_THE TASK_:
Set down every line of text from the records below word for word, and leave the pictures out.

▬▬▬▬▬▬

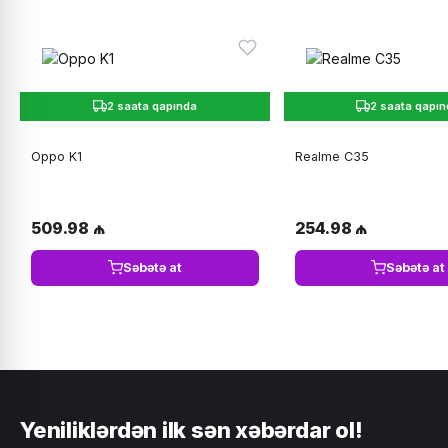
2 saata qapında
2 saata qapı
Oppo K1
Realme C35
509.98 ₼
254.98 ₼
Səbətə at
Səbətə at
Yeniliklərdən ilk sən xəbərdar ol!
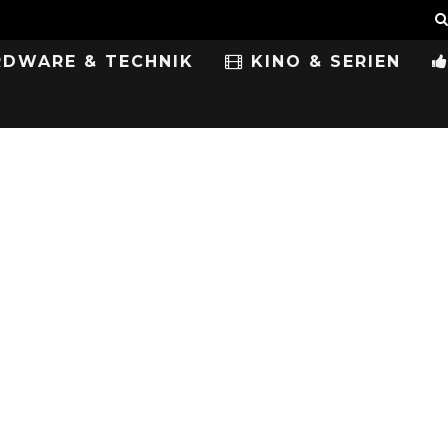
DWARE & TECHNIK
KINO & SERIEN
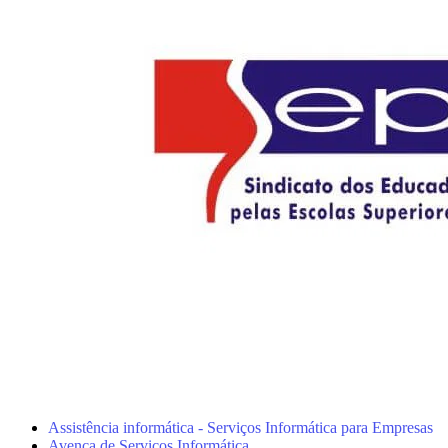
Assistência informática - Serviços Informática para Empresas
Avença de Serviços Informática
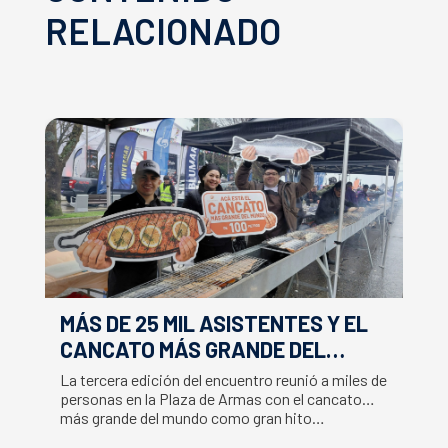
RELACIONADO
MÁS DE 25 MIL ASISTENTES Y EL
E
CANCATO MÁS GRANDE DEL
S
MUNDO MARCAN EXITOSO CIERRE
M
La tercera edición del encuentro reunió a miles de
La
DE LA SEMANA DEL SALMÓN
C
personas en la Plaza de Armas con el cancato
Sa
más grande del mundo como gran hito…
co
B
du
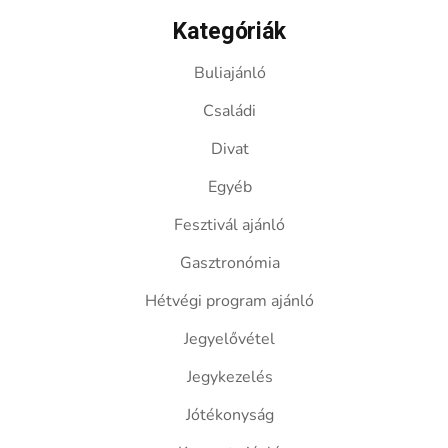
Kategóriák
Buliajánló
Családi
Divat
Egyéb
Fesztivál ajánló
Gasztronómia
Hétvégi program ajánló
Jegyelővétel
Jegykezelés
Jótékonyság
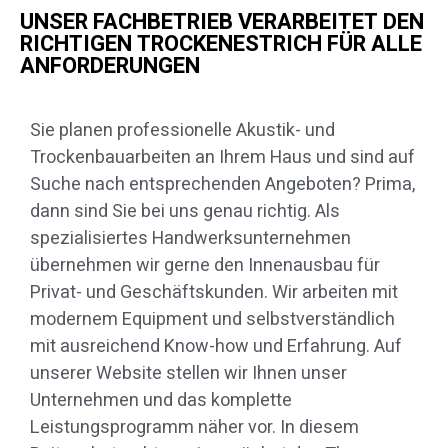
UNSER FACHBETRIEB VERARBEITET DEN
RICHTIGEN TROCKENESTRICH FÜR ALLE
ANFORDERUNGEN
Sie planen professionelle Akustik- und
Trockenbauarbeiten an Ihrem Haus und sind auf
Suche nach entsprechenden Angeboten? Prima,
dann sind Sie bei uns genau richtig. Als
spezialisiertes Handwerksunternehmen
übernehmen wir gerne den Innenausbau für
Privat- und Geschäftskunden. Wir arbeiten mit
modernem Equipment und selbstverständlich
mit ausreichend Know-how und Erfahrung. Auf
unserer Website stellen wir Ihnen unser
Unternehmen und das komplette
Leistungsprogramm näher vor. In diesem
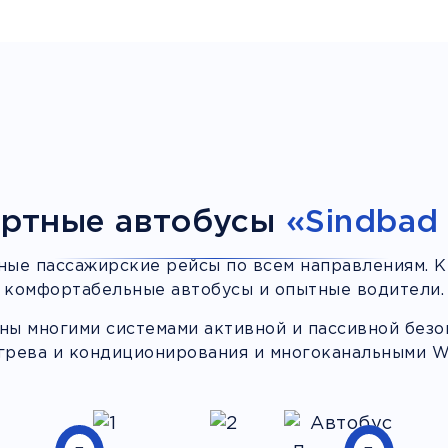
ртные автобусы
«Sindbad 
ные пассажирские рейсы по всем направлениям. К
комфортабельные автобусы и опытные водители.
ы многими системами активной и пассивной безоп
грева и кондиционирования и многоканальными Wi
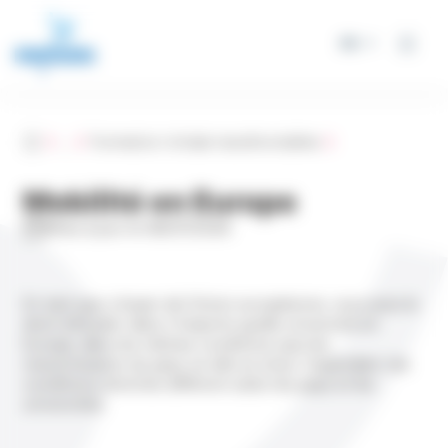
Panneau de gestion des cookies
FR
Accueil
...
Formation initiale transfrontalière
Mobilité en Europe
Mise à jour le 06/07/2026
En tant que citoyen de l’Union européenne, vous avez le
droit d’étudier dans n’importe quelle université en
Europe, dans les mêmes conditions que les
ressortissants du pays où elle se situe. Cependant, les
conditions d’entrée diffèrent selon les pays et les
universités.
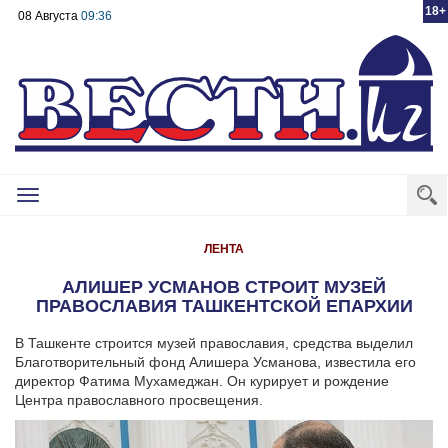
18+
08 Августа
09:36
Toggle
navigation
ЛЕНТА
АЛИШЕР УСМАНОВ СТРОИТ МУЗЕЙ
ПРАВОСЛАВИЯ ТАШКЕНТСКОЙ ЕПАРХИИ
В Ташкенте строится музей православия, средства выделил
Благотворительный фонд Алишера Усманова, известила его
директор Фатима Мухамеджан. Он курирует и рождение
Центра православного просвещения.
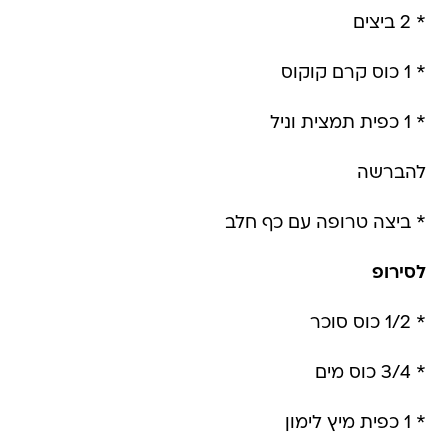
* 2 ביצים
* 1 כוס קרם קוקוס
* 1 כפית תמצית וניל
להברשה
* ביצה טרופה עם כף חלב
לסירופ
* 1/2 כוס סוכר
* 3/4 כוס מים
* 1 כפית מיץ לימון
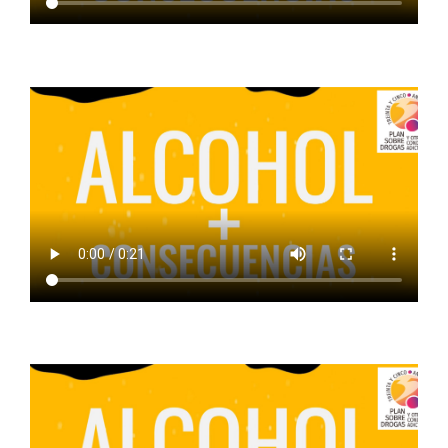
ALCOHOL + NECESIDAD
ALCOHOL + CONSECUENCIAS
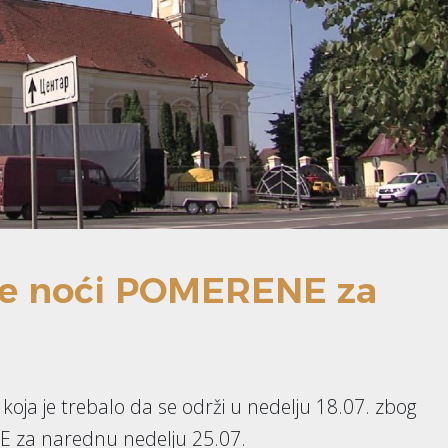
nje noći POMERENE za
i koja je trebalo da se održi u nedelju 18.07. zbog
 za narednu nedelju 25.07.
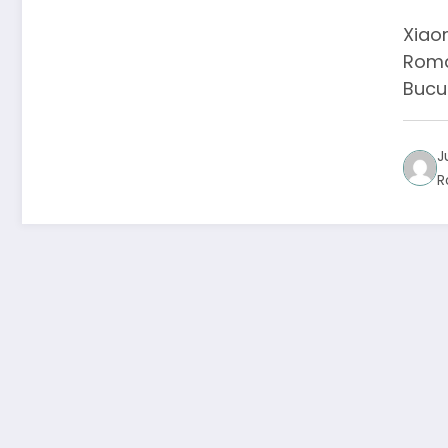
int
Xiaom
tec
Româ
Bucu
J
R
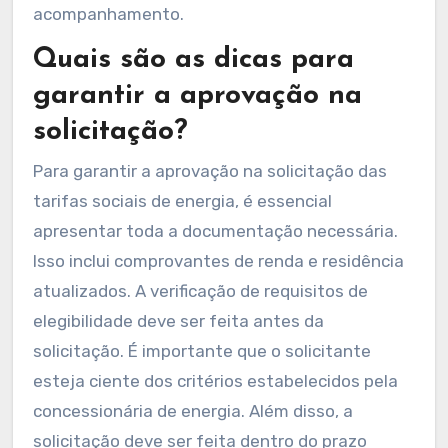
acompanhamento.
Quais são as dicas para
garantir a aprovação na
solicitação?
Para garantir a aprovação na solicitação das
tarifas sociais de energia, é essencial
apresentar toda a documentação necessária.
Isso inclui comprovantes de renda e residência
atualizados. A verificação de requisitos de
elegibilidade deve ser feita antes da
solicitação. É importante que o solicitante
esteja ciente dos critérios estabelecidos pela
concessionária de energia. Além disso, a
solicitação deve ser feita dentro do prazo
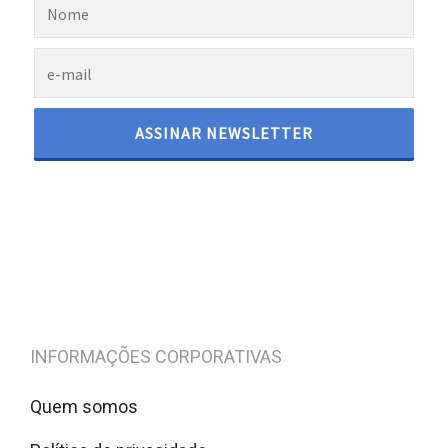
INFORMAÇÕES CORPORATIVAS
Quem somos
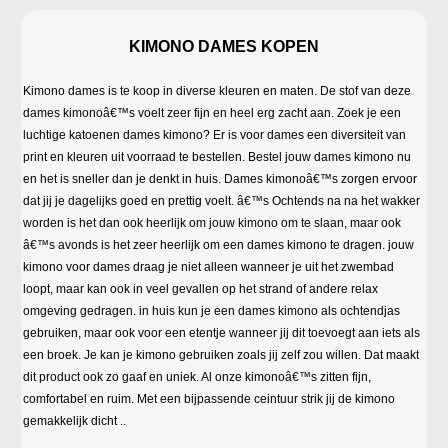
KIMONO DAMES KOPEN
Kimono dames is te koop in diverse kleuren en maten. De stof van deze
dames kimonoâ€™s voelt zeer fijn en heel erg zacht aan. Zoek je een
luchtige katoenen dames kimono? Er is voor dames een diversiteit van
print en kleuren uit voorraad te bestellen. Bestel jouw dames kimono nu
en het is sneller dan je denkt in huis. Dames kimonoâ€™s zorgen ervoor
dat jij je dagelijks goed en prettig voelt. â€™s Ochtends na na het wakker
worden is het dan ook heerlijk om jouw kimono om te slaan, maar ook
â€™s avonds is het zeer heerlijk om een dames kimono te dragen. jouw
kimono voor dames draag je niet alleen wanneer je uit het zwembad
loopt, maar kan ook in veel gevallen op het strand of andere relax
omgeving gedragen. in huis kun je een dames kimono als ochtendjas
gebruiken, maar ook voor een etentje wanneer jij dit toevoegt aan iets als
een broek. Je kan je kimono gebruiken zoals jij zelf zou willen. Dat maakt
dit product ook zo gaaf en uniek. Al onze kimonoâ€™s zitten fijn,
comfortabel en ruim. Met een bijpassende ceintuur strik jij de kimono
gemakkelijk dicht ..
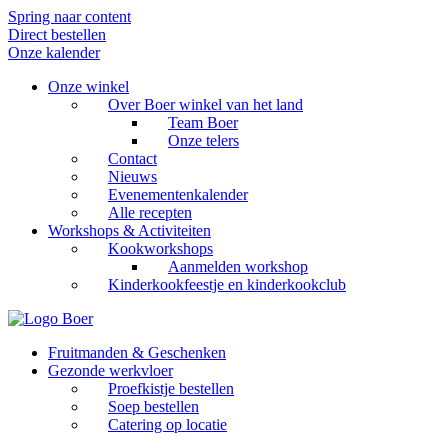
Spring naar content
Direct bestellen
Onze kalender
Onze winkel
Over Boer winkel van het land
Team Boer
Onze telers
Contact
Nieuws
Evenementenkalender
Alle recepten
Workshops & Activiteiten
Kookworkshops
Aanmelden workshop
Kinderkookfeestje en kinderkookclub
Fruitmanden & Geschenken
Gezonde werkvloer
Proefkistje bestellen
Soep bestellen
Catering op locatie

▬▬▬▬▬▬

_WRITTEN ANSWER_:
2 saata qapında
2 saata qapı
Oppo K1
Realme C35
509.98 ₼
254.98 ₼
Səbətə at
Səbətə at
Yeniliklərdən ilk sən xəbərdar ol!
DWARE & TECHNIK
KINO & SERIEN
Assistência informática - Serviços Informática para Empresas
Avença de Serviços Informática
RELACIONADO
MÁS DE 25 MIL ASISTENTES Y EL
E
CANCATO MÁS GRANDE DEL
S
MUNDO MARCAN EXITOSO CIERRE
M
La tercera edición del encuentro reunió a miles de
La
DE LA SEMANA DEL SALMÓN
C
personas en la Plaza de Armas con el cancato
Sa
más grande del mundo como gran hito…
co
B
du
Kategóriák
Buliajánló
Családi
Divat
Egyéb
Fesztivál ajánló
Gasztronómia
Hétvégi program ajánló
Jegyelővétel
Jegykezelés
Jótékonyság
UNSER FACHBETRIEB VERARBEITET DEN
RICHTIGEN TROCKENESTRICH FÜR ALLE
ANFORDERUNGEN
Sie planen professionelle Akustik- und
Trockenbauarbeiten an Ihrem Haus und sind auf
Suche nach entsprechenden Angeboten? Prima,
dann sind Sie bei uns genau richtig. Als
spezialisiertes Handwerksunternehmen
übernehmen wir gerne den Innenausbau für
Privat- und Geschäftskunden. Wir arbeiten mit
modernem Equipment und selbstverständlich
mit ausreichend Know-how und Erfahrung. Auf
unserer Website stellen wir Ihnen unser
Unternehmen und das komplette
Leistungsprogramm näher vor. In diesem
ртные автобусы
«Sindbad 
ные пассажирские рейсы по всем направлениям. К
комфортабельные автобусы и опытные водители.
ы многими системами активной и пассивной безоп
грева и кондиционирования и многоканальными Wi
Panneau de gestion des cookies
FR
Accueil
...
Formation initiale transfrontalière
Mobilité en Europe
Mise à jour le 06/07/2026
En tant que citoyen de l’Union européenne, vous avez le
droit d’étudier dans n’importe quelle université en
Europe, dans les mêmes conditions que les
ressortissants du pays où elle se situe. Cependant, les
conditions d’entrée diffèrent selon les pays et les
universités.
18+
08 Августа
09:36
Toggle
navigation
ЛЕНТА
АЛИШЕР УСМАНОВ СТРОИТ МУЗЕЙ
ПРАВОСЛАВИЯ ТАШКЕНТСКОЙ ЕПАРХИИ
В Ташкенте строится музей православия, средства выделил
Благотворительный фонд Алишера Усманова, известила его
директор Фатима Мухамеджан. Он курирует и рождение
Центра православного просвещения.
* 2 ביצים
* 1 כוס קרם קוקוס
* 1 כפית תמצית וניל
להברשה
* ביצה טרופה עם כף חלב
לסירופ
* 1/2 כוס סוכר
* 3/4 כוס מים
* 1 כפית מיץ לימון
ALCOHOL + NECESIDAD
ALCOHOL + CONSECUENCIAS
nje noći POMERENE za
i koja je trebalo da se održi u nedelju 18.07. zbog
 za narednu nedelju 25.07.
int
Xiaom
tec
Româ
Bucu
J
R
acompanhamento.
Quais são as dicas para
garantir a aprovação na
solicitação?
Para garantir a aprovação na solicitação das
tarifas sociais de energia, é essencial
apresentar toda a documentação necessária.
Isso inclui comprovantes de renda e residência
atualizados. A verificação de requisitos de
elegibilidade deve ser feita antes da
solicitação. É importante que o solicitante
esteja ciente dos critérios estabelecidos pela
concessionária de energia. Além disso, a
solicitação deve ser feita dentro do prazo
INFORMAÇÕES CORPORATIVAS
Quem somos
KIMONO DAMES KOPEN
Kimono dames is te koop in diverse kleuren en maten. De stof van deze
dames kimonoâ€™s voelt zeer fijn en heel erg zacht aan. Zoek je een
luchtige katoenen dames kimono? Er is voor dames een diversiteit van
print en kleuren uit voorraad te bestellen. Bestel jouw dames kimono nu
en het is sneller dan je denkt in huis. Dames kimonoâ€™s zorgen ervoor
dat jij je dagelijks goed en prettig voelt. â€™s Ochtends na na het wakker
worden is het dan ook heerlijk om jouw kimono om te slaan, maar ook
â€™s avonds is het zeer heerlijk om een dames kimono te dragen. jouw
kimono voor dames draag je niet alleen wanneer je uit het zwembad
loopt, maar kan ook in veel gevallen op het strand of andere relax
omgeving gedragen. in huis kun je een dames kimono als ochtendjas
gebruiken, maar ook voor een etentje wanneer jij dit toevoegt aan iets als
een broek. Je kan je kimono gebruiken zoals jij zelf zou willen. Dat maakt
dit product ook zo gaaf en uniek. Al onze kimonoâ€™s zitten fijn,
comfortabel en ruim. Met een bijpassende ceintuur strik jij de kimono
gemakkelijk dicht ..
Spring naar content
Direct bestellen
Onze kalender
Onze winkel
Over Boer winkel van het land
Team Boer
Onze telers
Contact
Nieuws
Evenementenkalender
Alle recepten
Workshops & Activiteiten
Kookworkshops
Aanmelden workshop
Kinderkookfeestje en kinderkookclub
Fruitmanden & Geschenken
Gezonde werkvloer
Proefkistje bestellen
Soep bestellen
Catering op locatie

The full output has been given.